-- GIVEN ENTRIES follows --

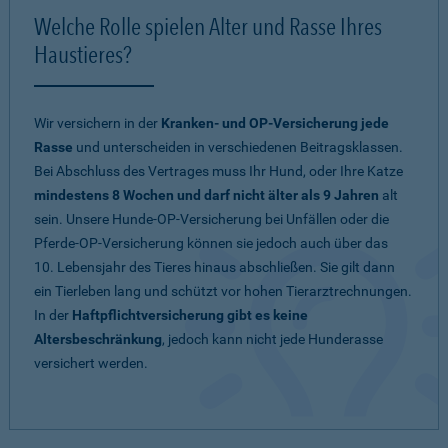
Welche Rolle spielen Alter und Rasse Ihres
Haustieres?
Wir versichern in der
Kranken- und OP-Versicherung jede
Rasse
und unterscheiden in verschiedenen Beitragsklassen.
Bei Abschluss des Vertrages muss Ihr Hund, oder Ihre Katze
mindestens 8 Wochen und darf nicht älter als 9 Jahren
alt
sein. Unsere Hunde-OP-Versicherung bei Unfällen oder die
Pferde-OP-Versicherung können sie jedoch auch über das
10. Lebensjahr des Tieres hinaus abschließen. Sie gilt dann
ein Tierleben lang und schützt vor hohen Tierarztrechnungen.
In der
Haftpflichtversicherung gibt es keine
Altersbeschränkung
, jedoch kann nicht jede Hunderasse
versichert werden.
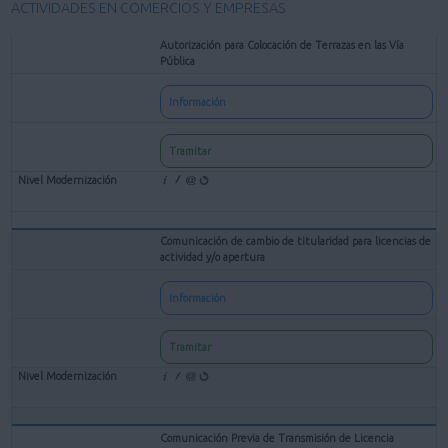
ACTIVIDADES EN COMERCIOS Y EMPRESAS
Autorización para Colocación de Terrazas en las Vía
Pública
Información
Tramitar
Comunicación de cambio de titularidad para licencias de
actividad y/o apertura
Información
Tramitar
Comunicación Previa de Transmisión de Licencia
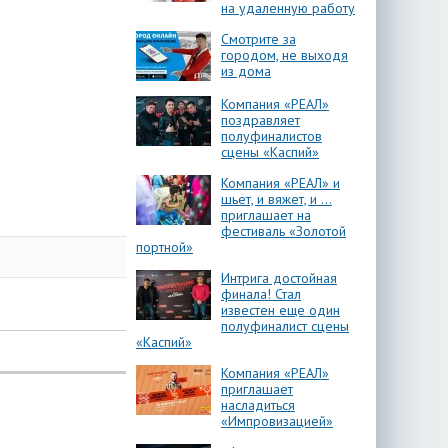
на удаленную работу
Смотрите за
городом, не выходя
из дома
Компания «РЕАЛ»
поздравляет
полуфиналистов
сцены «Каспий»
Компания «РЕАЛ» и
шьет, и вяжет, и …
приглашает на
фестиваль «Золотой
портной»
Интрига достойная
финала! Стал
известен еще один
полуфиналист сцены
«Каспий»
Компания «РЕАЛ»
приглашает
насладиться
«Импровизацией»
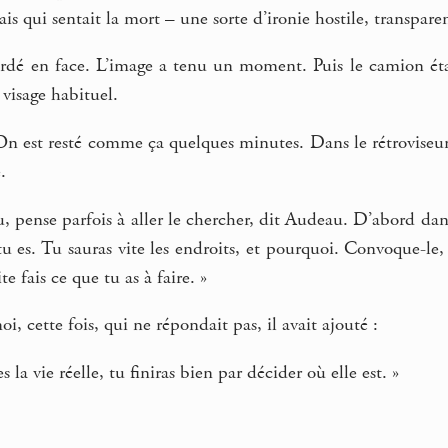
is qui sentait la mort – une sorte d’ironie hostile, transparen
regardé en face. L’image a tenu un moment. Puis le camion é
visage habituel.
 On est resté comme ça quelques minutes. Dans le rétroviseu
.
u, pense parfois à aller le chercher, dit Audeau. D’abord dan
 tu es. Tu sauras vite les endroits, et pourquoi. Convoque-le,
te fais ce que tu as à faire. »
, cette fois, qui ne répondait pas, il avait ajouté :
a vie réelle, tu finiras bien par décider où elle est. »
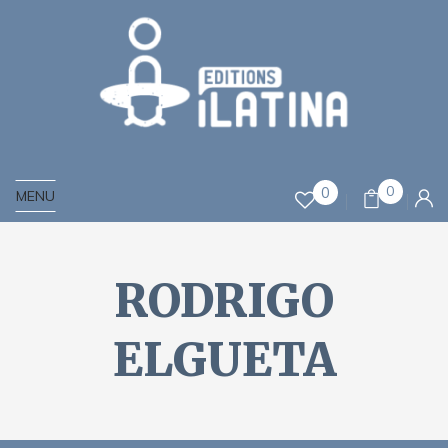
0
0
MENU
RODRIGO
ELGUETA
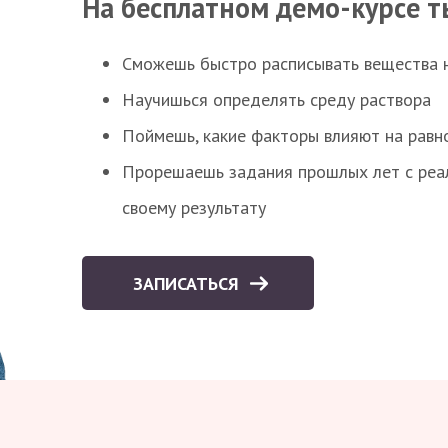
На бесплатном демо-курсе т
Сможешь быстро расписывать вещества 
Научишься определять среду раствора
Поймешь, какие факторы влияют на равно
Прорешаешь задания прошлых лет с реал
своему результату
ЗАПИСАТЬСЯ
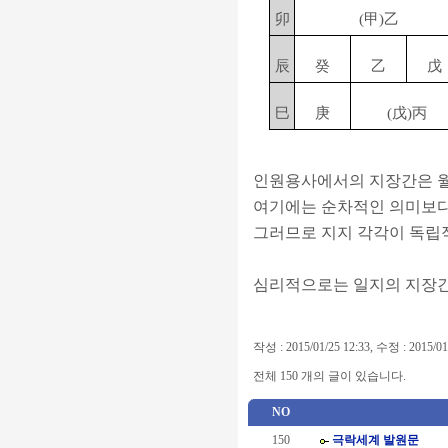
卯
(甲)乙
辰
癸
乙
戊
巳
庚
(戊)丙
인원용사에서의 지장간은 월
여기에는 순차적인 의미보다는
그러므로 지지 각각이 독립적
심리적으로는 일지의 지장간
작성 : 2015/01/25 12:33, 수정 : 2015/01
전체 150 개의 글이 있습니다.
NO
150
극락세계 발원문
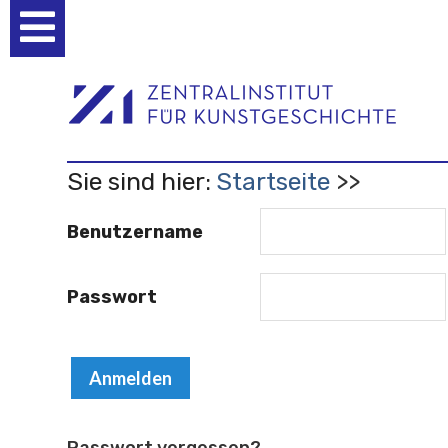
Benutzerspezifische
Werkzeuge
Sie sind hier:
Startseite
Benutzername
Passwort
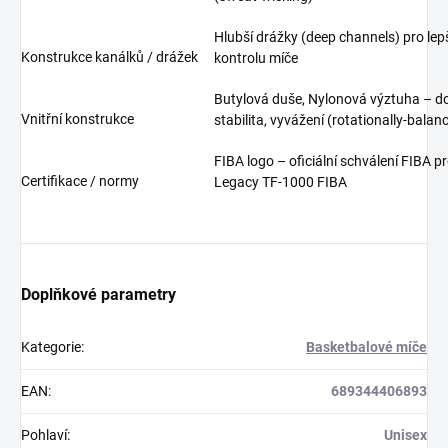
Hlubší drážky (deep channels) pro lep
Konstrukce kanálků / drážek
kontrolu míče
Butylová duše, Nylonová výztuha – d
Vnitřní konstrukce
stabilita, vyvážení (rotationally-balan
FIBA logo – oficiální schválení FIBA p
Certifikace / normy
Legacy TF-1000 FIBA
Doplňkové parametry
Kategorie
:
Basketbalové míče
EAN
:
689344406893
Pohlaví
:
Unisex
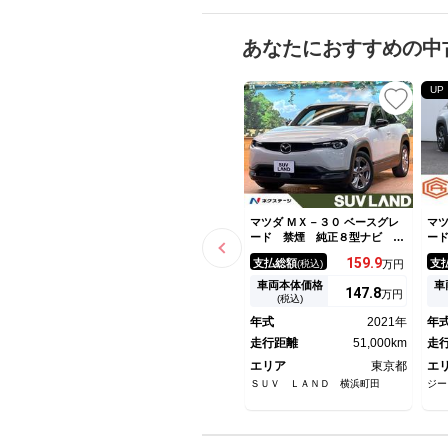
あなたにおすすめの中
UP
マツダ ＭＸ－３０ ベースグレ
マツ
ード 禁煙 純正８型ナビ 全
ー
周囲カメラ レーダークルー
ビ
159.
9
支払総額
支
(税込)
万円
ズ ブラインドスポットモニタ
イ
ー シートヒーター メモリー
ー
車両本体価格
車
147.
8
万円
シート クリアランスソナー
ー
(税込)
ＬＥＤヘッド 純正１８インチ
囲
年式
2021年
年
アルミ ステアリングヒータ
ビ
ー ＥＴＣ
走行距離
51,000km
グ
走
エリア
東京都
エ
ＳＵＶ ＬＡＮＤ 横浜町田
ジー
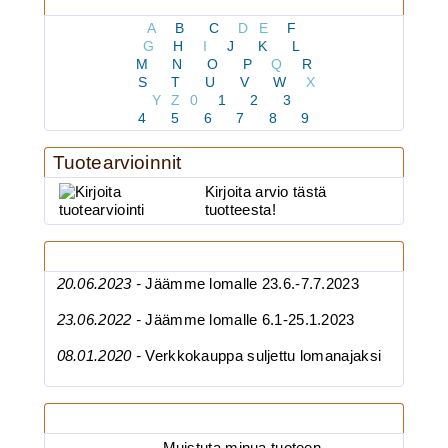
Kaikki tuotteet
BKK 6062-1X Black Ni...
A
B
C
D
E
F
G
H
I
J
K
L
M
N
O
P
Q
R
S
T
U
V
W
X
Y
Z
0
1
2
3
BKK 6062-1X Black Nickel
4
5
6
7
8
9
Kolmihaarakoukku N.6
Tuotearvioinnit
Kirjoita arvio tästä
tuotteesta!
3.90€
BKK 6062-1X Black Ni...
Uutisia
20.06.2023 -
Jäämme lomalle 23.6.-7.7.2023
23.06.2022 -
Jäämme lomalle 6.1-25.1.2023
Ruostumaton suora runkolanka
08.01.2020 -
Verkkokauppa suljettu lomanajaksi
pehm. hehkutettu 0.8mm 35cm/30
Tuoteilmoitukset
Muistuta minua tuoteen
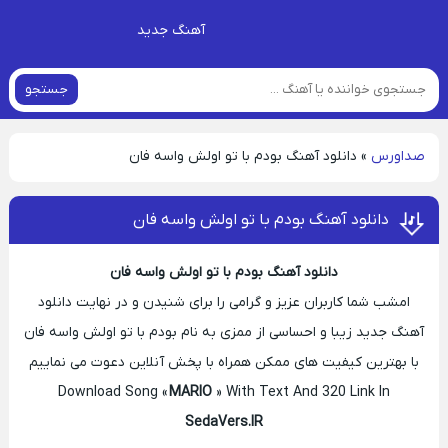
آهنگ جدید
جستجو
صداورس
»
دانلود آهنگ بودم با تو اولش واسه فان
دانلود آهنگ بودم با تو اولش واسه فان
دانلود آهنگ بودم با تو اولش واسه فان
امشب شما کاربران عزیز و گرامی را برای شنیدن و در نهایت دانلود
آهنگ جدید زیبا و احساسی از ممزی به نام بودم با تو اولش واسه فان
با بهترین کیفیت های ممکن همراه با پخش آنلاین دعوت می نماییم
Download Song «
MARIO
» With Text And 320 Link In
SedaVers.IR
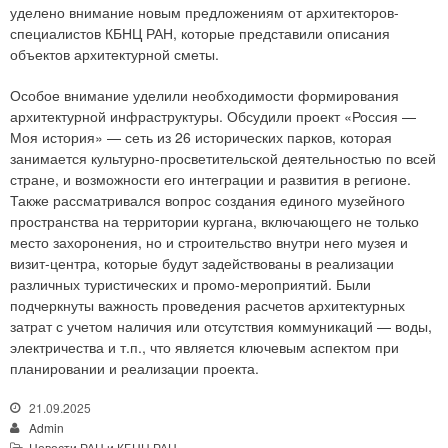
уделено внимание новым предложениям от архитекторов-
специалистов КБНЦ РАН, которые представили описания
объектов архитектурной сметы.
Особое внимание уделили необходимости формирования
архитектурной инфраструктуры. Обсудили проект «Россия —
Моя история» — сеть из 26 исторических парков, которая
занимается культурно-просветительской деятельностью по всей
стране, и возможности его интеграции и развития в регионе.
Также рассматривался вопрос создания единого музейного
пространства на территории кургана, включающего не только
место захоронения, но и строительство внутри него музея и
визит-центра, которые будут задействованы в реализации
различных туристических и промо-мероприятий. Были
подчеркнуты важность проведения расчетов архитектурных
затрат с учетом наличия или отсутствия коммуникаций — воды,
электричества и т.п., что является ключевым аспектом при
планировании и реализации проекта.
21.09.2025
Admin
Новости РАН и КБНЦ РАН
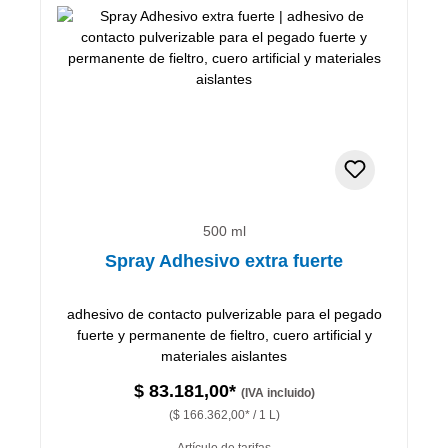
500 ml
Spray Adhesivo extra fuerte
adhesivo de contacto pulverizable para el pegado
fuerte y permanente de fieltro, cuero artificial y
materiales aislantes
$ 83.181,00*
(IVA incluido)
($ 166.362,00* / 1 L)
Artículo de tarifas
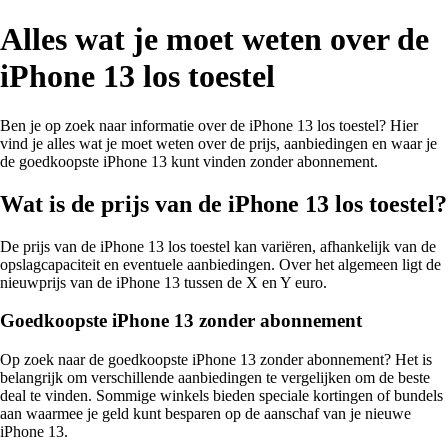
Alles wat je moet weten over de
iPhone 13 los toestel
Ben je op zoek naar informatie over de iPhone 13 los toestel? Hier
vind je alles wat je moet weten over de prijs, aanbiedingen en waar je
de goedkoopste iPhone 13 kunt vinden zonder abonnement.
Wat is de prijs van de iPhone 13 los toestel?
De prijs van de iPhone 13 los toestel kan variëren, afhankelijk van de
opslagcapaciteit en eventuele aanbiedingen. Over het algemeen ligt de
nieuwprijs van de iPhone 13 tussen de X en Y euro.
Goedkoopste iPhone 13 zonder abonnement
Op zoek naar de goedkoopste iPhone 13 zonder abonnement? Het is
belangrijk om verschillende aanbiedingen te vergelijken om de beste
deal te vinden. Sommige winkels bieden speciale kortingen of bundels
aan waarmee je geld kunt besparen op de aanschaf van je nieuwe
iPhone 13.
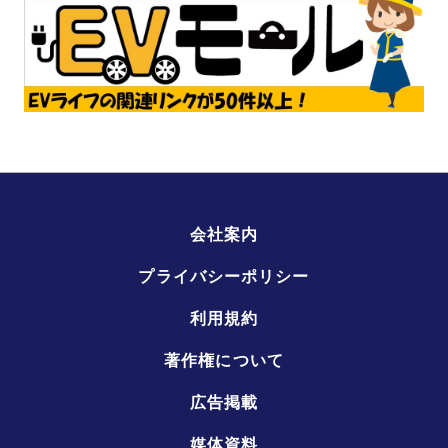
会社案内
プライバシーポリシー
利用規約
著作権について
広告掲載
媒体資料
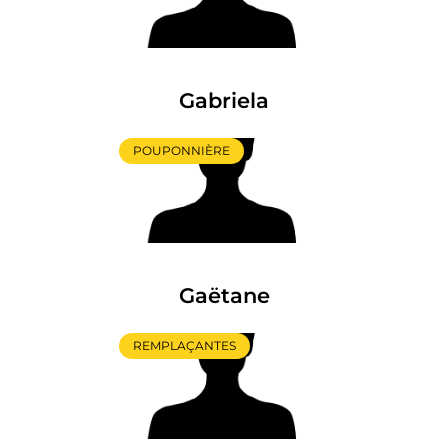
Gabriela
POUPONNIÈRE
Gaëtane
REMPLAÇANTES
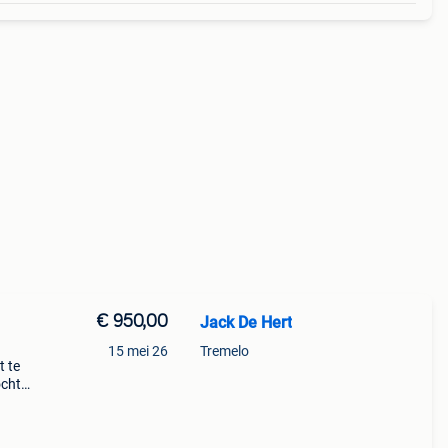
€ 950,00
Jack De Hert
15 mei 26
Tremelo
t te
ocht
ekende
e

-- GIVEN ENTRIES concluded --

* WORK REQUEST
Find and copy every line in the entries above where the string "toestel" occurs.

* RESULT OF THIS TASK
iPhone 13 los toestel
Ben je op zoek naar informatie over de iPhone 13 los toestel? Hier
Wat is de prijs van de iPhone 13 los toestel?
De prijs van de iPhone 13 los toestel kan variëren, afhankelijk van de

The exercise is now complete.